Uganda security Minister Gen Elly Tumwine, says history and Covid 19, have demonstrated that internet and boda boda services are luxuries which Ugandans can live without because of the danger they pose to the country.
Addressing members of the e-trade association at his office in Kampala on Thursday, Gen Tumwine, said bodas boda, food delivery and internet services are innovations initiated “just yesterday” and they are becoming a threat to the public and yet previously, “we have lived without them and stayed safe.”
“I can now tell you that all these things you think are important, are not. History and Covid have shown that we can do without travel and stay safe. You can do without internet; it came yesterday. Safe boda is just coming, even boda bodas are recent; they are of yesterday. We have been living without food being delivered,” he said.
He explained that government would rather close businesses like the internet and boda boda services because they had proved a threat to national security as wrong elements had started taking advantage of them to blackmail government and promote crime ahead of the just concluded elections.
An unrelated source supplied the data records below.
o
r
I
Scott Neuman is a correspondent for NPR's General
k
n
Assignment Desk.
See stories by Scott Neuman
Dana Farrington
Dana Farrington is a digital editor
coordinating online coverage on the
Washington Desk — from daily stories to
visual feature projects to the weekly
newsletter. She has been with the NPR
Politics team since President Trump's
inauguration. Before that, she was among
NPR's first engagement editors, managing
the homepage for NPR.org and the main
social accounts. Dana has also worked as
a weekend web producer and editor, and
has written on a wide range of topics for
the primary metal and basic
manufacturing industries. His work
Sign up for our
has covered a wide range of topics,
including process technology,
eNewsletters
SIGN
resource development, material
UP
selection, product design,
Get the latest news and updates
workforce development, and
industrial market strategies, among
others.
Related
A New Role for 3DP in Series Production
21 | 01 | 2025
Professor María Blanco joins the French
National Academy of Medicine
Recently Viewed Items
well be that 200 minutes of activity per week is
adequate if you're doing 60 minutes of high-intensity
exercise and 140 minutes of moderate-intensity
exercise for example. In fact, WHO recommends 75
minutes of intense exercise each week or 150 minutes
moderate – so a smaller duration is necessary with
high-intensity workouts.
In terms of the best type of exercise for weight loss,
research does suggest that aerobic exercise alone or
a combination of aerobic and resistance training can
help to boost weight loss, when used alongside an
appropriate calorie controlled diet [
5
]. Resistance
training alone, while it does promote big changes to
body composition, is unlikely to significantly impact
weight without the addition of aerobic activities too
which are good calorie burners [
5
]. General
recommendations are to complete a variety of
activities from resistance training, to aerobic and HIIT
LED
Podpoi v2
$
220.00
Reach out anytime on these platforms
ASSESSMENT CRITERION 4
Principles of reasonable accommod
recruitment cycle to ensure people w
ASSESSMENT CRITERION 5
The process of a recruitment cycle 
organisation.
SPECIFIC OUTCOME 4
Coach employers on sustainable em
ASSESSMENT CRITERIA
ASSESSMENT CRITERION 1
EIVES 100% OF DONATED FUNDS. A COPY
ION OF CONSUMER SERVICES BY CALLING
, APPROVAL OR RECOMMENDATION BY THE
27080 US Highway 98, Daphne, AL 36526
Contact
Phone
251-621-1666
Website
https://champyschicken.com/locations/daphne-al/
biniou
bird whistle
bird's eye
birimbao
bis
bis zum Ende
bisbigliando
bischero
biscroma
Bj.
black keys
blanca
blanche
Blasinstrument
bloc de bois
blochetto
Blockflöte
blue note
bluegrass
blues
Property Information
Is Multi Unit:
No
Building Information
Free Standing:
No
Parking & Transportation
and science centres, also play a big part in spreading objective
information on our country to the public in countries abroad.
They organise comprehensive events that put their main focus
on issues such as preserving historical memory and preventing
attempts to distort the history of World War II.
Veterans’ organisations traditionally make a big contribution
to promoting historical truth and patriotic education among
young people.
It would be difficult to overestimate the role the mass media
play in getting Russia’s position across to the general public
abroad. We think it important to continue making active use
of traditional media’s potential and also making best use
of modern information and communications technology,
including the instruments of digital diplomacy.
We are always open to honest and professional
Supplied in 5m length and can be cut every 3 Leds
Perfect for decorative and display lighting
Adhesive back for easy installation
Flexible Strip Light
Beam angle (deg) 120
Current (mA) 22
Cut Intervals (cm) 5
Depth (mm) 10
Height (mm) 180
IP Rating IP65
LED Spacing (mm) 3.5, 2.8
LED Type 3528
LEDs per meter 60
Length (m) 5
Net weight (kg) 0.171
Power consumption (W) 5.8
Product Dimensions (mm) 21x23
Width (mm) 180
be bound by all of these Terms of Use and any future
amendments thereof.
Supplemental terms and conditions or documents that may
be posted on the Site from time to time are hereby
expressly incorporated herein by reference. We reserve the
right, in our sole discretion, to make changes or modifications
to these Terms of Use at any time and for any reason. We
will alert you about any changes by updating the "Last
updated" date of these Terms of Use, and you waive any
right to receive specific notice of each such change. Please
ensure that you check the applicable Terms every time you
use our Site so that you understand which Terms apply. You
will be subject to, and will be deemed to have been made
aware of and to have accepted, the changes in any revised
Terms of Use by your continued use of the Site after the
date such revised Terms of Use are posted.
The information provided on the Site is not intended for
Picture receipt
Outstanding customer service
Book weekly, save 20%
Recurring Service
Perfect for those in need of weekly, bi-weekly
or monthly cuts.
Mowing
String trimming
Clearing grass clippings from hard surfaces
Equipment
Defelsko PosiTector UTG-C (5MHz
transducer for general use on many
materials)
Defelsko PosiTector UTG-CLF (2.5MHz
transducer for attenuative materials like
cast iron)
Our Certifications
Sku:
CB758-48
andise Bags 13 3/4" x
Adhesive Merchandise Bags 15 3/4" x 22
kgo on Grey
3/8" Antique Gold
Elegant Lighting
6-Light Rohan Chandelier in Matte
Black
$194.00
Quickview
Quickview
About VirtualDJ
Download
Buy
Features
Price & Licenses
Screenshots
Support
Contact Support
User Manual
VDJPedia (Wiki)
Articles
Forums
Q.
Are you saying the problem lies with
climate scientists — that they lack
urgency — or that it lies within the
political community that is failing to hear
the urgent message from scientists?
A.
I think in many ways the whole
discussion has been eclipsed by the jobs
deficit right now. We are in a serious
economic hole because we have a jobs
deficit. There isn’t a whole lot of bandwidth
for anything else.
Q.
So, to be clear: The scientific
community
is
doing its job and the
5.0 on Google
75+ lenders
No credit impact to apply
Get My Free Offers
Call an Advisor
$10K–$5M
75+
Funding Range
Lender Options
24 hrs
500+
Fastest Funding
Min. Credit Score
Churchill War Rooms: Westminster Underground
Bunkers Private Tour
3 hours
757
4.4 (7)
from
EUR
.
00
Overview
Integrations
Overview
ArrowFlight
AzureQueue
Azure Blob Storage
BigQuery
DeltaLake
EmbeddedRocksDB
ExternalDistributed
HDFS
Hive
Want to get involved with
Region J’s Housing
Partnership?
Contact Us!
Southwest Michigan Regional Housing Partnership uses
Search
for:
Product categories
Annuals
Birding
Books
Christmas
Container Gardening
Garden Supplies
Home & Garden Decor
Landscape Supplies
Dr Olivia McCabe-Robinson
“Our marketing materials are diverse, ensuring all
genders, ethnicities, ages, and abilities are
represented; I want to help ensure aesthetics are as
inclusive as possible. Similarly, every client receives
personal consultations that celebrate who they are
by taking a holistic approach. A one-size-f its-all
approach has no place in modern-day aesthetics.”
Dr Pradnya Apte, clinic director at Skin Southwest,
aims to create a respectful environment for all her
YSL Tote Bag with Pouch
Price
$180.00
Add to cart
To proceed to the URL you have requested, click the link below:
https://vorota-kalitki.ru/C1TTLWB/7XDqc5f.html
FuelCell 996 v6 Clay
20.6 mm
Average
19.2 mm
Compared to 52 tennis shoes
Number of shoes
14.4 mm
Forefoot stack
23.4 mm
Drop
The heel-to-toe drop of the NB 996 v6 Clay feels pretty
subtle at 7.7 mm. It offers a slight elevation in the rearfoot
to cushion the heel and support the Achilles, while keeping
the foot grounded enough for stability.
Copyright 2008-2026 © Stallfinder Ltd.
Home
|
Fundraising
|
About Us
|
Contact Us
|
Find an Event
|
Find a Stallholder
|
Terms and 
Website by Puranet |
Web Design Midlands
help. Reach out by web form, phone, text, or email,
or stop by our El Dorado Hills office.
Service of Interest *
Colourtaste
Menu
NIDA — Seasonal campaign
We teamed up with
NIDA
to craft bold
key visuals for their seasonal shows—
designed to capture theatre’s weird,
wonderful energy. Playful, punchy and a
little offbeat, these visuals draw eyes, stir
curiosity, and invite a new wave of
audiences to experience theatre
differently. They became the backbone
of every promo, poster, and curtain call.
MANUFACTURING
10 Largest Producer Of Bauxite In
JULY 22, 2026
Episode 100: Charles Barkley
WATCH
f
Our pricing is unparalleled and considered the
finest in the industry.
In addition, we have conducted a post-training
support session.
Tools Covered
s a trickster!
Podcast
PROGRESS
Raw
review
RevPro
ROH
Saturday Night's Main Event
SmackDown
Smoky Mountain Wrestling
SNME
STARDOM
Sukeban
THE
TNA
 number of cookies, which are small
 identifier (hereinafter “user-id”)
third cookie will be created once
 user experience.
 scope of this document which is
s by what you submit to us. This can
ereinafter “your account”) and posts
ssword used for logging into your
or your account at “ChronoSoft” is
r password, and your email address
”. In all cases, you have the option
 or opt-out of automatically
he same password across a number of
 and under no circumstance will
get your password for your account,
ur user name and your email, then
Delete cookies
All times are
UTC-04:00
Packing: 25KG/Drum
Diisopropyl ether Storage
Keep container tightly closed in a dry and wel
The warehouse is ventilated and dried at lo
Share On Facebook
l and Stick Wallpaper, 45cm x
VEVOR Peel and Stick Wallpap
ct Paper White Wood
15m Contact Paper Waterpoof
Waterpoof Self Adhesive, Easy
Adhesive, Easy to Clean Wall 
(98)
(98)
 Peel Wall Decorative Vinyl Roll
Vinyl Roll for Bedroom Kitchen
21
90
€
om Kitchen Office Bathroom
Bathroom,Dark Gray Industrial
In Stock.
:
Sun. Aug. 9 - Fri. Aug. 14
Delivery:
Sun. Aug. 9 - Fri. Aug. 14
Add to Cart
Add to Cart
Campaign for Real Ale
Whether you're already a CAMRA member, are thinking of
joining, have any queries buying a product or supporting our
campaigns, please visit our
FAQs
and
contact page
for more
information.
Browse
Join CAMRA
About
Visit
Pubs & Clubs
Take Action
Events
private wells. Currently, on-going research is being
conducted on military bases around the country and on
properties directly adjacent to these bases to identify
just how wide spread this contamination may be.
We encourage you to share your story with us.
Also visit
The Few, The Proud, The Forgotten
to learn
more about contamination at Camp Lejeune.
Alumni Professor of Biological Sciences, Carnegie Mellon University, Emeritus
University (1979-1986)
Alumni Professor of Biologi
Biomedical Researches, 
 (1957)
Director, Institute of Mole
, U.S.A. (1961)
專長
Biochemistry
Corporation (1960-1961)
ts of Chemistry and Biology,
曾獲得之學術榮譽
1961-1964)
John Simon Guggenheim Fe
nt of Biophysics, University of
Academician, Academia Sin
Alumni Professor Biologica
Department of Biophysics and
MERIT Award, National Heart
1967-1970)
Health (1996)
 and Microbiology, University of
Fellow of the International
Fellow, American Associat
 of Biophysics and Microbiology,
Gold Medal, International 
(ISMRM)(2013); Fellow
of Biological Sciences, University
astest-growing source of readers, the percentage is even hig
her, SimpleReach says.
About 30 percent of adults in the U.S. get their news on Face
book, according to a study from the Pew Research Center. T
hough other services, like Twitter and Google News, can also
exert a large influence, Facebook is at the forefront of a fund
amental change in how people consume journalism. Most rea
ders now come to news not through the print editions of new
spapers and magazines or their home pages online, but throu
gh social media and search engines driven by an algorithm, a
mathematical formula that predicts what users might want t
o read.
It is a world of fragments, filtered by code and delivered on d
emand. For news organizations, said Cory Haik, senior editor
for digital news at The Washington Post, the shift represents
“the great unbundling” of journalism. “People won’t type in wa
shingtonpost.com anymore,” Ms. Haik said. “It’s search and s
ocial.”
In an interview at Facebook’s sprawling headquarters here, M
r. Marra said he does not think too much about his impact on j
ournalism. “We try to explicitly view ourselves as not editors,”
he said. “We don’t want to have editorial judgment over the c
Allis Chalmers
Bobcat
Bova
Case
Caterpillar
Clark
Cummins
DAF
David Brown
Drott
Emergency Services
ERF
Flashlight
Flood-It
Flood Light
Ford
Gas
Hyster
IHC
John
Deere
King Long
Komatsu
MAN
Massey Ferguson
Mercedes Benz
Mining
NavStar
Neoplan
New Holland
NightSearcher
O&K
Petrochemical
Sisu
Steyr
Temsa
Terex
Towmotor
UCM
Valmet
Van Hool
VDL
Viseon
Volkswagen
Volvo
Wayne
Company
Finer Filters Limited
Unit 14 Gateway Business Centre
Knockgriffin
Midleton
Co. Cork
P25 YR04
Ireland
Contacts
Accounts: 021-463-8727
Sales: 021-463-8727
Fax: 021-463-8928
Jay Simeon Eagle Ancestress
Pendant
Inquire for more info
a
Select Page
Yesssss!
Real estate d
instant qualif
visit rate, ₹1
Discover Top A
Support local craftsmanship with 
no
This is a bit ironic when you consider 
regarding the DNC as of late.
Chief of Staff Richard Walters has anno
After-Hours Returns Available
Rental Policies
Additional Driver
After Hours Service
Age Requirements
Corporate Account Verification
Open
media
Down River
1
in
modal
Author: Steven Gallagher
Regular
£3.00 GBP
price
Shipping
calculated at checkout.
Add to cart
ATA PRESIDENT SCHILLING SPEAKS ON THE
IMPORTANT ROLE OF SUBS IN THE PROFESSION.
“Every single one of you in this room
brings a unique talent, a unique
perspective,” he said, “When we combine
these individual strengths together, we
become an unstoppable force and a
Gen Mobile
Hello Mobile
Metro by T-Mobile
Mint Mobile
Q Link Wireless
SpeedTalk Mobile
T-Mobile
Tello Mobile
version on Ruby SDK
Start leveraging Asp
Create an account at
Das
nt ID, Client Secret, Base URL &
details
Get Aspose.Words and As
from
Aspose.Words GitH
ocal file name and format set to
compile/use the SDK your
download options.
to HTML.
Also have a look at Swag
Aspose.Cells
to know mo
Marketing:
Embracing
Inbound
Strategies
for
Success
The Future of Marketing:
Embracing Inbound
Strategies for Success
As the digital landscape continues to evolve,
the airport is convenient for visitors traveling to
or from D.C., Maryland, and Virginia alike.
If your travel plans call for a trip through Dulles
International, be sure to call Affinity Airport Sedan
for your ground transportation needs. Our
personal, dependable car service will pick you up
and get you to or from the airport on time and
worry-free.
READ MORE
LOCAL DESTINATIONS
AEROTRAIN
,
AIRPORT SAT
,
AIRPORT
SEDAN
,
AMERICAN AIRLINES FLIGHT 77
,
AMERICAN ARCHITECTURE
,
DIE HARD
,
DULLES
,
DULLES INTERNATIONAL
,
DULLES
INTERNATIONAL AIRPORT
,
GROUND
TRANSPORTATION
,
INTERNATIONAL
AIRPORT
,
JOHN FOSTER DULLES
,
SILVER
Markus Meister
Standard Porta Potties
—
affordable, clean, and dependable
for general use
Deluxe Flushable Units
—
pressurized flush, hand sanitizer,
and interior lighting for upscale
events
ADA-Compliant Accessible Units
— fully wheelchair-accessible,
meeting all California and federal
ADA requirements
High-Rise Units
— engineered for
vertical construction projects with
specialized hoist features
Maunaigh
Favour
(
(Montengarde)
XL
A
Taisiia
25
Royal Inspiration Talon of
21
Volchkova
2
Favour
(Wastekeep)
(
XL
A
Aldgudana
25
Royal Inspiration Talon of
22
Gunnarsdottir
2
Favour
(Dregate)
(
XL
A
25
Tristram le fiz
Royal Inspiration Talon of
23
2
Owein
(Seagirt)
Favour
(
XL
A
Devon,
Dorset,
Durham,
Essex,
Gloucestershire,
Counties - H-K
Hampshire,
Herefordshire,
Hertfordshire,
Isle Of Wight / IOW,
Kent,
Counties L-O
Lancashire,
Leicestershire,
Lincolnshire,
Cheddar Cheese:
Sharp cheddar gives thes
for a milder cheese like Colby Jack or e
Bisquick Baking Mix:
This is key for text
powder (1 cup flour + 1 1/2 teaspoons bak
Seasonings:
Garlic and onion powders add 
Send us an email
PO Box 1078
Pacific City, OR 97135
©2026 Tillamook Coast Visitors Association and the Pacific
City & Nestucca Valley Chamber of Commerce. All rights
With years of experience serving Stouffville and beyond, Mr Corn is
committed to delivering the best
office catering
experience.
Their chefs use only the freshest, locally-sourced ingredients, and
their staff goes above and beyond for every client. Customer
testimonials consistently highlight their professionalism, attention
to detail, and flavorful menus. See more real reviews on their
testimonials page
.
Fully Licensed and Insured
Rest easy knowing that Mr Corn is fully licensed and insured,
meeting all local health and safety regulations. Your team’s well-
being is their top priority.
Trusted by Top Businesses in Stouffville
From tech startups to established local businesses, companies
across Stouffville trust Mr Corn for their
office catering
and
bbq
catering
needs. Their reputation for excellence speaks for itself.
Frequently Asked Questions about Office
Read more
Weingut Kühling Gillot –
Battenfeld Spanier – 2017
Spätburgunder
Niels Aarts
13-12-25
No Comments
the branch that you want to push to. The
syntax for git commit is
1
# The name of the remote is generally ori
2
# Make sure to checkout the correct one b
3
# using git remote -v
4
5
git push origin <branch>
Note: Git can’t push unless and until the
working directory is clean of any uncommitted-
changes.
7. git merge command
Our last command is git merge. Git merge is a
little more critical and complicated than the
On Thursday, members of the e-trade association of Uganda comprising of companies which offer services via internet met the Security minister to request government to relax some of the Covid- 19 restrictions like curfew which were imposed when the virus pandemic broke out last year, because of the way they have been affected. The Associations represented included the Uganda Tourism Association, Jumia Uganda, Safe Boda and Tugende and the Restaurant Association of Uganda.
Mr Ron Kawamara, the chief executive officer Jumia Uganda, said their businesses have been impacted negatively by the curfew restrictions which, among other things, hinders them from picking and dropping clients to airport, delivering food especially dinner to evening clients, early closing hours for restaurants and tough restrictions to boda boda riders especially those who are caught up still working during curfew hours.
The minister advised them to write down their complaints and also come up proposals of how they think they can be assisted to return to business without compromising the standard operating procedures so as to contain the spread of the pandemic.